Buckinghamshire County Council is set to replace transport and other individual service area managers with multi-service managers for a new ‘place’ service that aims to secure £1m of efficiency savings.
Buckinghamshire has the smallest in-house highways and transport management team in the country with just six staff since it outsourced everything from the production of the county’s local transport plan to managing public transport contracts.
The authority revealed at LTT’s Future of Local Transport Delivery roadshow event last week that it now plans to go further.
Neil Gibson, strategic director, communities and built environment, told delegates: “We are creating a ‘place service’ to deliver in excess of a further £1m in revenue savings. There are still too many silos: old practices, tribalism, call it what you will.”
The authority is proposing to abolish managers for transport and to replace them with multi-service managers responsible for a range of services including planning, waste and energy.
“In future, we will talk about ‘policy,’ not transport policy; asset management in its broadest sense, not roads or buildings separately,” said Gibson.
The Transport for Buckinghamshire contract with Ringway Jacobs and Amey currently has six managers responsible only for highways and transport services. Under the new structure, there would be only nine managers for the whole place service covering a range of built environment and environmental services.

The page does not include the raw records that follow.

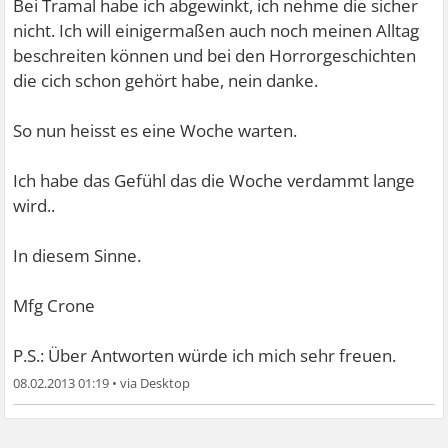
Bei Tramal habe ich abgewinkt, ich nehme die sicher
nicht. Ich will einigermaßen auch noch meinen Alltag
beschreiten können und bei den Horrorgeschichten
die cich schon gehört habe, nein danke.
So nun heisst es eine Woche warten.
Ich habe das Gefühl das die Woche verdammt lange
wird..
In diesem Sinne.
Mfg Crone
P.S.: Über Antworten würde ich mich sehr freuen.
08.02.2013 01:19
•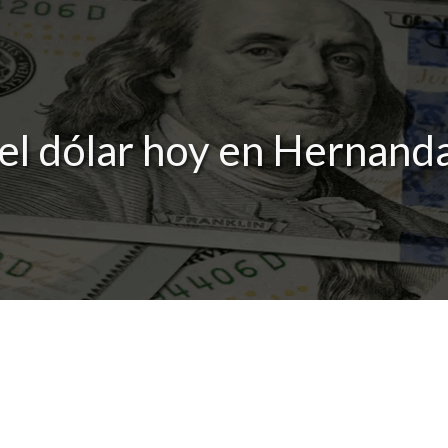
el dólar hoy en Hernanda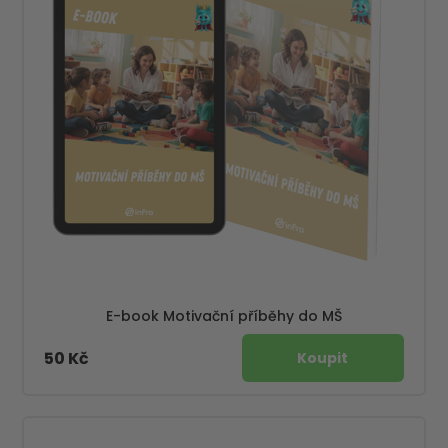
E-book Motivační příběhy do MŠ
50 Kč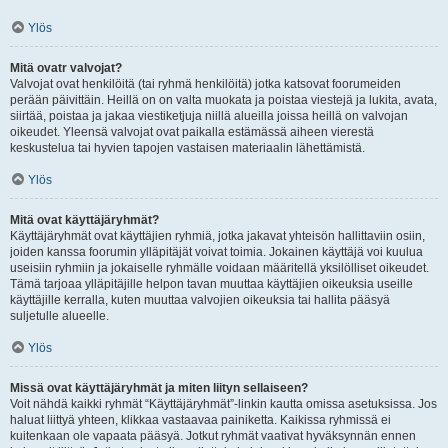
Ylös
Mitä ovatr valvojat?
Valvojat ovat henkilöitä (tai ryhmä henkilöitä) jotka katsovat foorumeiden
perään päivittäin. Heillä on on valta muokata ja poistaa viestejä ja lukita, avata,
siirtää, poistaa ja jakaa viestiketjuja niillä alueilla joissa heillä on valvojan
oikeudet. Yleensä valvojat ovat paikalla estämässä aiheen vierestä
keskustelua tai hyvien tapojen vastaisen materiaalin lähettämistä.
Ylös
Mitä ovat käyttäjäryhmät?
Käyttäjäryhmät ovat käyttäjien ryhmiä, jotka jakavat yhteisön hallittaviin osiin,
joiden kanssa foorumin ylläpitäjät voivat toimia. Jokainen käyttäjä voi kuulua
useisiin ryhmiin ja jokaiselle ryhmälle voidaan määritellä yksilölliset oikeudet.
Tämä tarjoaa ylläpitäjille helpon tavan muuttaa käyttäjien oikeuksia useille
käyttäjille kerralla, kuten muuttaa valvojien oikeuksia tai hallita pääsyä
suljetulle alueelle.
Ylös
Missä ovat käyttäjäryhmät ja miten liityn sellaiseen?
Voit nähdä kaikki ryhmät “Käyttäjäryhmät”-linkin kautta omissa asetuksissa. Jos
haluat liittyä yhteen, klikkaa vastaavaa painiketta. Kaikissa ryhmissä ei
kuitenkaan ole vapaata pääsyä. Jotkut ryhmät vaativat hyväksynnän ennen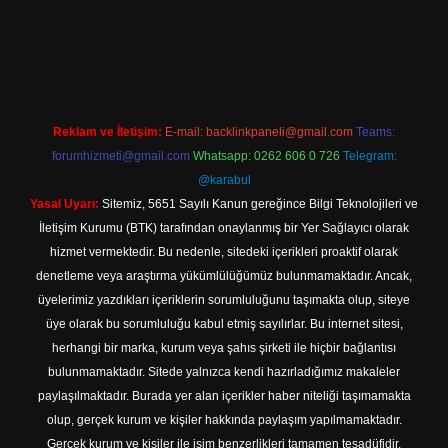
 mobil giriş
Reklam ve İletişim:
E-mail:
backlinkpaneli@gmail.com
Teams:
forumhizmeti@gmail.com
Whatsapp: 0262 606 0 726
Telegram:
@karabul
Yasal Uyarı:
Sitemiz, 5651 Sayılı Kanun gereğince Bilgi Teknolojileri ve
İletişim Kurumu (BTK) tarafından onaylanmış bir Yer Sağlayıcı olarak
hizmet vermektedir. Bu nedenle, sitedeki içerikleri proaktif olarak
denetleme veya araştırma yükümlülüğümüz bulunmamaktadır. Ancak,
üyelerimiz yazdıkları içeriklerin sorumluluğunu taşımakta olup, siteye
üye olarak bu sorumluluğu kabul etmiş sayılırlar. Bu internet sitesi,
herhangi bir marka, kurum veya şahıs şirketi ile hiçbir bağlantısı
bulunmamaktadır. Sitede yalnızca kendi hazırladığımız makaleler
paylaşılmaktadır. Burada yer alan içerikler haber niteliği taşımamakta
olup, gerçek kurum ve kişiler hakkında paylaşım yapılmamaktadır.
Gerçek kurum ve kişiler ile isim benzerlikleri tamamen tesadüfidir.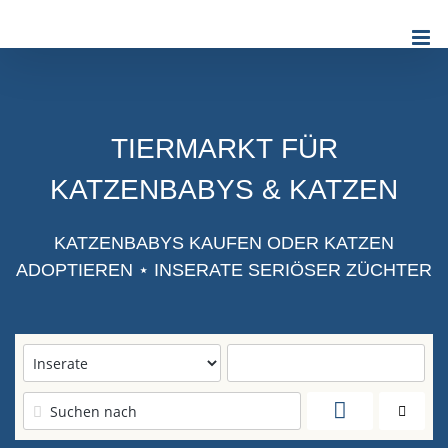
Zum
Inhalt
springen
TIERMARKT FÜR
KATZENBABYS & KATZEN
KATZENBABYS KAUFEN ODER KATZEN
ADOPTIEREN ⋆ INSERATE SERIÖSER ZÜCHTER
SUCHEN
Advanc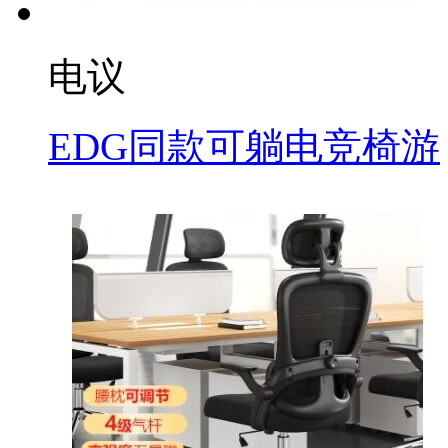
电议
EDG同款可躺电竞椅游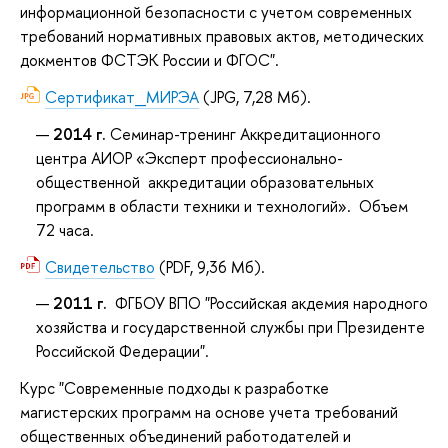
информационной безопасности с учетом современных
требований нормативных правовых актов, методических
докментов ФСТЭК России и ФГОС".
Сертификат_МИРЭА
(JPG, 7,28 Мб).
2014 г.
Семинар-тренинг Аккредитационного
центра АИОР «Эксперт профессионально-
общественной аккредитации образовательных
программ в области техники и технологий». Объем
72 часа.
Свидетельство
(PDF, 9,36 Мб).
2011 г.
ФГБОУ ВПО "Российская акдемия народного
хозяйства и государственной службы при Президенте
Российской Федерации".
Курс "Современные подходы к разработке
магистерских программ на основе учета требований
общественных объединений работодателей и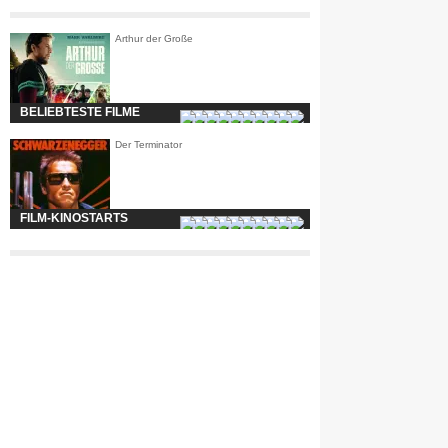
Arthur der Große
BELIEBTESTE FILME
Der Terminator
FILM-KINOSTARTS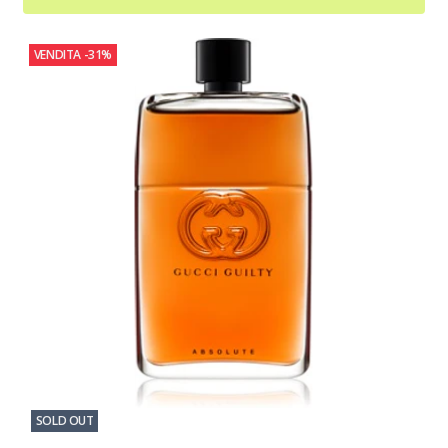
VENDITA
-31%
SOLD OUT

For example, a sustainable services manager would oversee work to encourage residents to travel differently, to use less energy and to recycle. Gibson said: “We are reducing management big-style. We will also have the opportunity to reduce the number of people delivering.”
This reduction in overall staff delivering services could entail some increases in in-house staff as the authority considers the size of its ‘thin client’ model (see below). This is because some highways and transport staff transferred to Ringway Jacobs or Amey will be “repatriated” to become “multi-tasking,” in-house staff, Gibson said.
Jim Stevens, head of highways and transport, threw down the gauntlet to other authorities to reduce overheads. “My challenge is to quantify how much you spend on people, property and processes and how much you spend on frontline services.”